- [作業内容]: 出向起業の体験談から、「入社2年目の2019年後半か」を含む語句で始まり「社内新規事業に挑戦しました。」で終わる箇所を、一字一句そのまま書き写してください。

- [ページ抜粋]:
【出向起業|体験談】株式会社はまさと代表取締役社長 南村 真衣
Q.これまでのキャリアについて教えてください。
新卒で島精機製作所に入社後は、主力事業であるコンピューター横編機の稼働管理ソフトの販売・導入支援をメインで担当してきました。学生時代に英語や中国語を専攻していたこともあり、主に海外のお客様の講習や現地工場での導入支援、導入後の稼働状況の確認などに従事しており、コロナ前は出張で海外に行くことも多かったです。
入社2年目の2019年後半から「社内新規事業創出プログラム」がスタートしました。当時の所属部署である経営企画部が事務局を務めており、私も約半年間事務局の運営メンバーを務める中で「自分ならこういう事業をやりたいかも。」と想像するようになりました。そこで、アイデアがまとまったタイミングで事務局メンバーを外れて、自分が応募する形で社内新規事業に挑戦しました。

- [抜粋データ]:
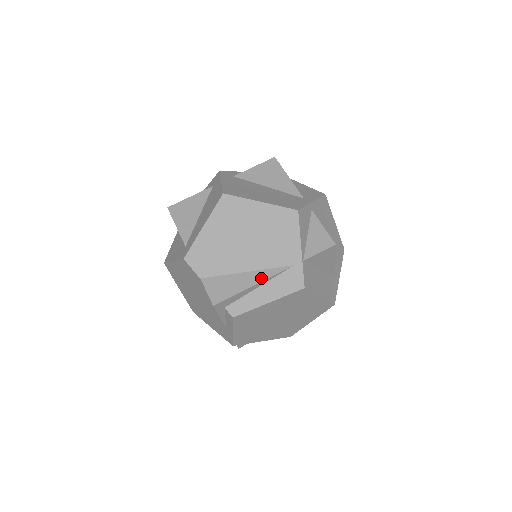
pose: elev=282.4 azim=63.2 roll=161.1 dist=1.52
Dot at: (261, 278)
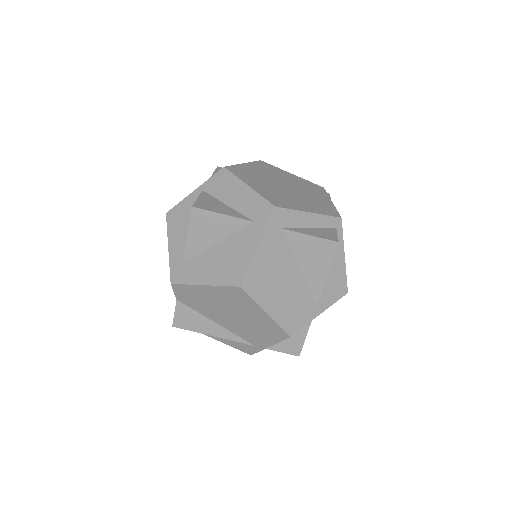
Dot at: (223, 336)
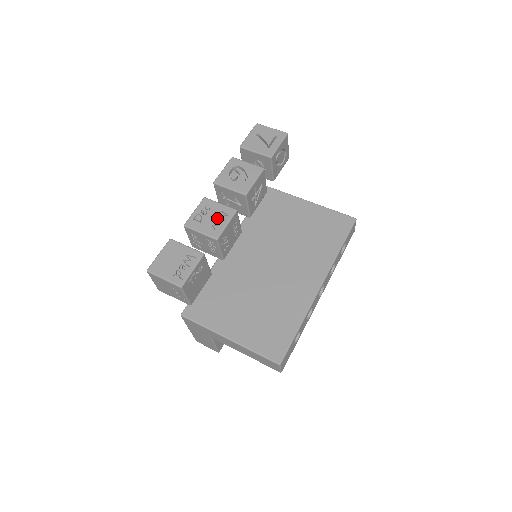
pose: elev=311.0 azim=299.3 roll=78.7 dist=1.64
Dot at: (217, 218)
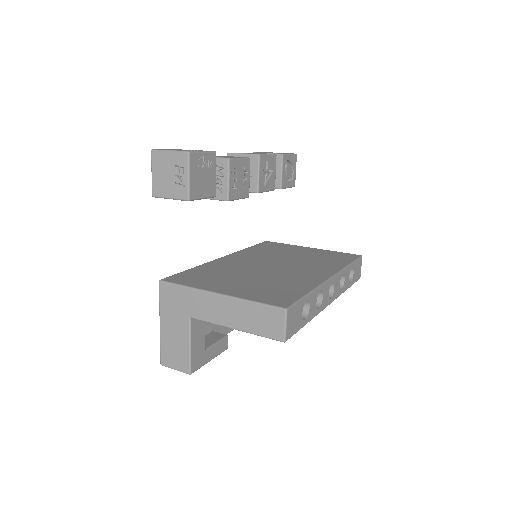
Dot at: occluded
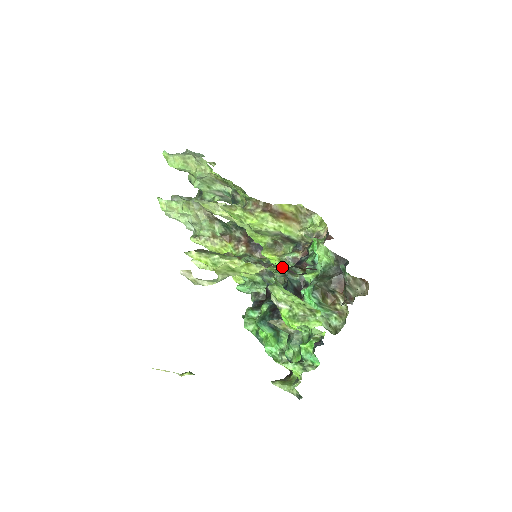
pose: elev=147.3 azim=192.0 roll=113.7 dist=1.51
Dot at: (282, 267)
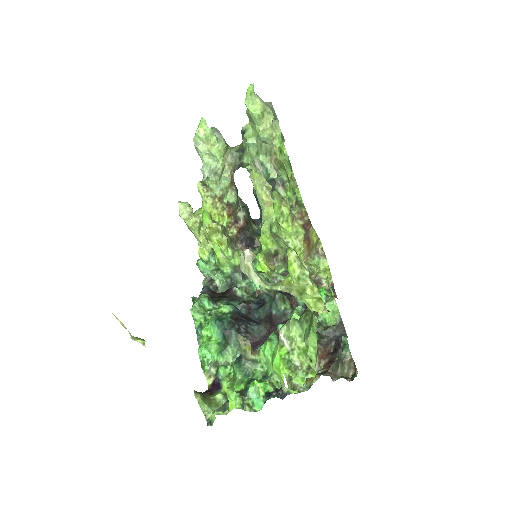
Dot at: occluded
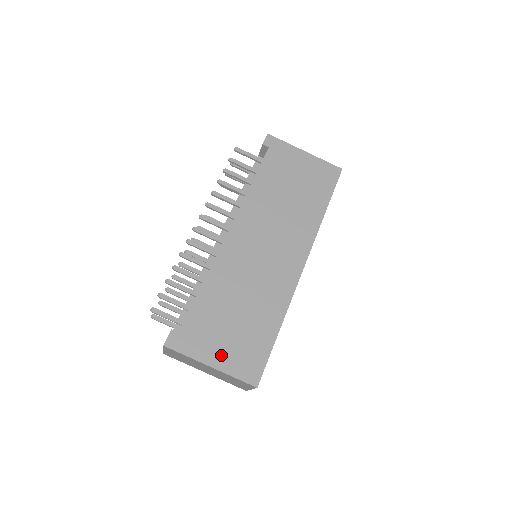
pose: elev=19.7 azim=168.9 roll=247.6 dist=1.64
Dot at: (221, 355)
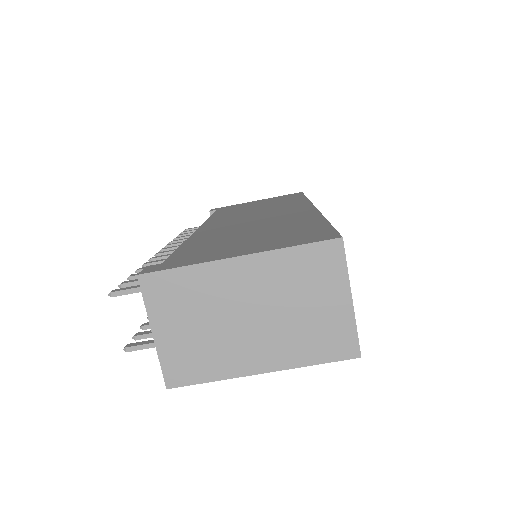
Dot at: (249, 248)
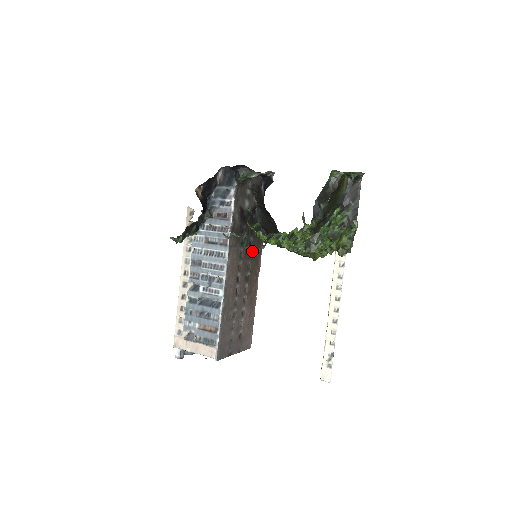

- [回答文]:
入社2年目の2019年後半から「社内新規事業創出プログラム」がスタートしました。当時の所属部署である経営企画部が事務局を務めており、私も約半年間事務局の運営メンバーを務める中で「自分ならこういう事業をやりたいかも。」と想像するようになりました。そこで、アイデアがまとまったタイミングで事務局メンバーを外れて、自分が応募する形で社内新規事業に挑戦しました。